# Monster Buck Ashtabula County.



## dwmikemx (Mar 22, 2008)

Check out this bruiser.. WOW just Wow.. 

http://www.news-herald.com/lifestyle/20131122/outdoors-geneva-man-harvests-24-point-deer


----------



## EYEFISHER2 (May 11, 2008)

Wow!!! One mans dreams are anothers dream come true


----------



## Shad Rap (Nov 10, 2010)

Old news...already posted under '24 point buck'.


----------



## Snakecharmer (Apr 9, 2008)

Shad Rap said:


> Old news...already posted under '24 point buck'.
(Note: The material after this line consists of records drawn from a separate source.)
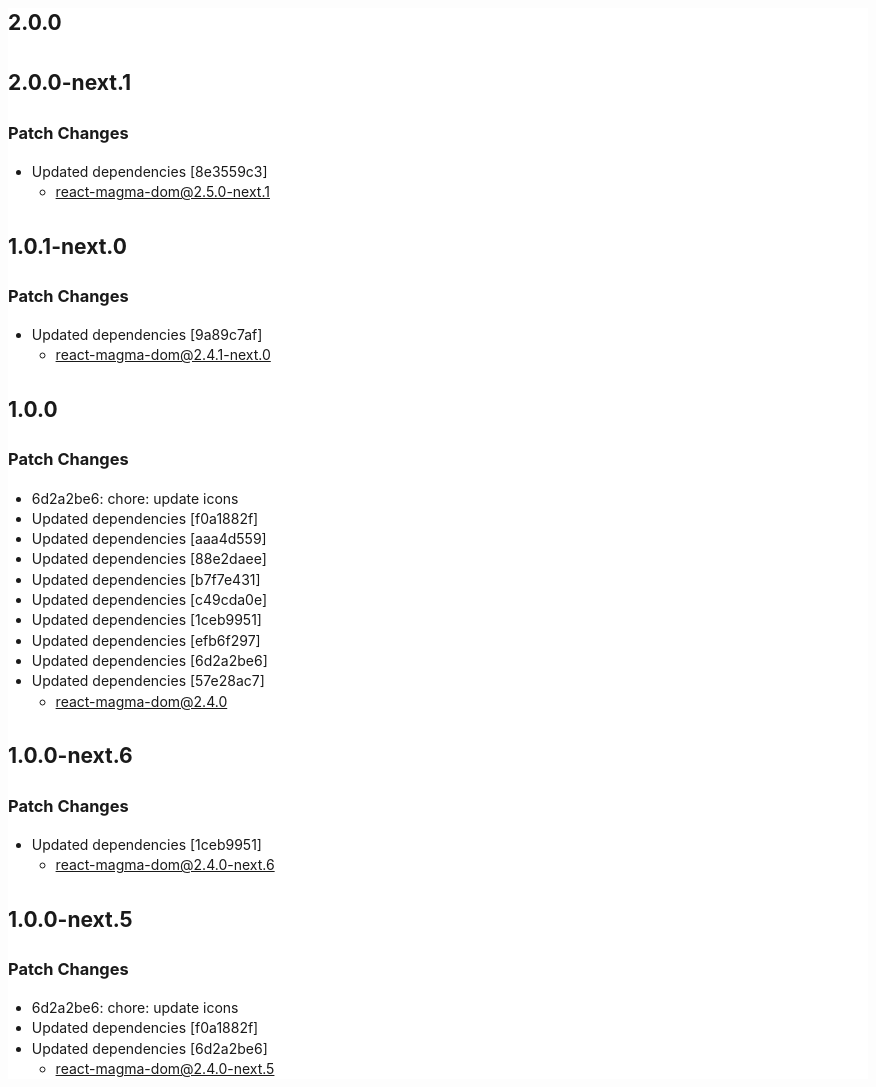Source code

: ## 2.0.0

## 2.0.0-next.1

### Patch Changes

- Updated dependencies [8e3559c3]
  - react-magma-dom@2.5.0-next.1

## 1.0.1-next.0

### Patch Changes

- Updated dependencies [9a89c7af]
  - react-magma-dom@2.4.1-next.0

## 1.0.0

### Patch Changes

- 6d2a2be6: chore: update icons
- Updated dependencies [f0a1882f]
- Updated dependencies [aaa4d559]
- Updated dependencies [88e2daee]
- Updated dependencies [b7f7e431]
- Updated dependencies [c49cda0e]
- Updated dependencies [1ceb9951]
- Updated dependencies [efb6f297]
- Updated dependencies [6d2a2be6]
- Updated dependencies [57e28ac7]
  - react-magma-dom@2.4.0

## 1.0.0-next.6

### Patch Changes

- Updated dependencies [1ceb9951]
  - react-magma-dom@2.4.0-next.6

## 1.0.0-next.5

### Patch Changes

- 6d2a2be6: chore: update icons
- Updated dependencies [f0a1882f]
- Updated dependencies [6d2a2be6]
  - react-magma-dom@2.4.0-next.5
Two different deer. The one you mentioned has a left drop tine.


----------



## Shad Rap (Nov 10, 2010)

Yeah my bad...I was mistaken...I read this article a while back and thought that it was on here...but it wasn't.


----------



## erik (Jun 15, 2010)

wow heck of a deer and good story


----------



## buckeyebowman (Feb 24, 2012)

Yeah, the prior post, "24 point buck" didn't have nearly the mass that this monster has! It's a cool story though, especially the part about the "full disclosure" agreement among the friends! That's something you just can't make up. Congrats to those guys! Can't imagine what would happen to me if a monster like that decided to walk by me. Maybe a heart attack or a stroke or something!


----------



## greatthosu (May 11, 2009)

WOW, What a Buck.


----------



## Lazy 8 (May 21, 2010)

That's ol grandpaw


----------



## joekacz (Sep 11, 2013)

Anybody know the weight of that buck??From photo's it surely look's well over 250#.


----------



## treytd32 (Jun 12, 2009)

hard to tell a weight from just the one picture of the rack I saw.. but my buck last year was 212 field dressed and caped so 250 doesn't seem unreasonable.


----------



## Snook (Aug 19, 2008)

What a stud...and so close to home. Awesome deer!


----------